★★★★★
Dario Argento and Françoise Lebrun star as an elderly couple suffering through dementia and ill health in Gaspar Noé’s latest outing, Vortex. The Argentinian director’s follow-up to 2019’s Lux Æterna is a typically difficult watch, subjecting us to the grinding indignities of old age, but it also a deeply moving study of lifelong love and loyalty to the bitter end.
We open on a crane shot outside an apartment building, gradually descending on an elderly couple, Lui (Argento) and Elle (Lebrun), enjoying an evening glass of wine on their terrace. Centred in the middle of the screen, the square frame is small and boxy. An black and white interlude set to Francoise Hardy’s ‘The Rose’ leads us back to Lui and Elle, now asleep in bed together. Something has changed since we last saw them on their terrace. As Elle stirs, looking confused, a black line imperceptibly creeps down the centre of the frame, dividing the couple. Elle rises while Lui stays fitfully asleep and now two cameras follow each character separately.
Argento, best known of course for his Italian giallo pictures, shines in his first major film role, bringing with him depths of pathos and anxiety. Lebrun is similarly outstanding with a subtle, multifaceted performance. She is at once a pitiful figure aimlessly shuffling like a spectre through their apartment, a frightened, vulnerable woman, and a purposeful menace, destroying important documents, leaving the gas on or mixing dangerous drugs into her husband’s glass of water.
Vortex’s central visual motif is also its most powerful, illustrating the gulf between Elle, who has dementia, and Lui, each frame becoming separate worlds occupying the same space. Occasionally those worlds intersect, such as when the couple’s adult son Stéphane (Alex Lutz) tries to bridge the gap between them, awkwardly crossing over into each frame, yet an essential space remains between them.

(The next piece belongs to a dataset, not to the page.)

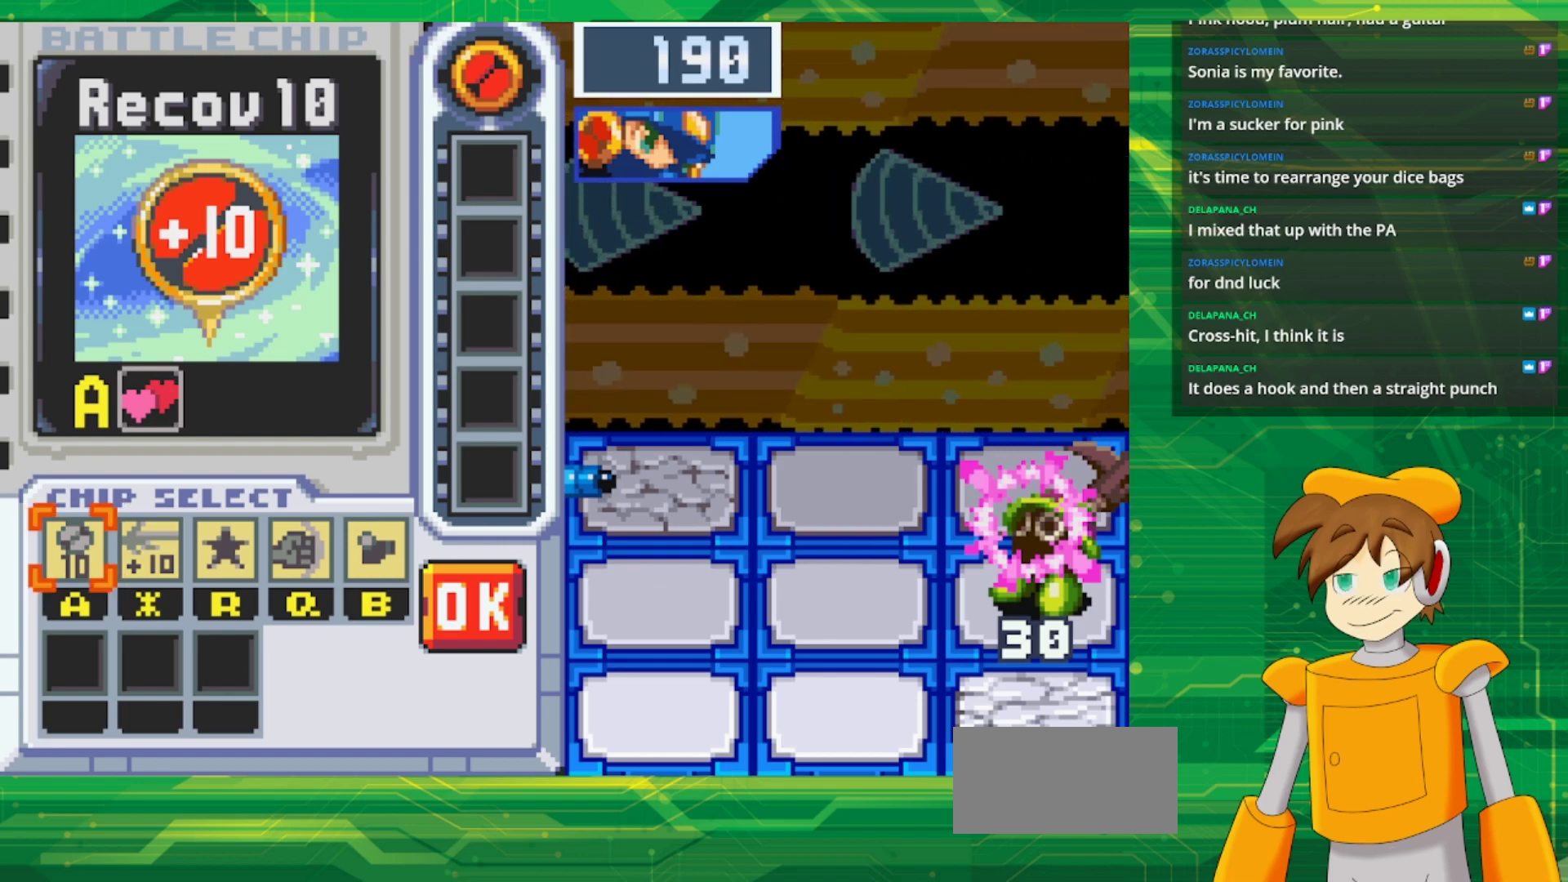
{"buttons": ["DPAD_RIGHT"], "events": [[283, "DPAD_RIGHT", "down"], [350, "DPAD_RIGHT", "up"], [467, "DPAD_RIGHT", "down"]]}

The irony of this visual division, however, is that Lui and Elle are inseparable. In moments of lucidity, Elle wishes her family to be rid of her but Lui is insistent that they remain together in the home in which they built a life, even as she unwittingly wrecks their belongings. Indeed, their house, crammed with books and the accumulated stuff of half a century’s worth of living, comes to represent Lui and Elle as a single entity.
The house as a site of memory in decline was also explored in 2020’s The Father, while the apartment was the entire world of Michael Haneke’s Amour. Yet in dividing space up as Noé has here, Vortex uniquely portrays the self and memory, through the home, as paradoxically fractured yet unified. The result is a film that is often difficult to watch, but one which determinedly avoids sentimentality to instead depict what it really means to dedicate one’s life to another.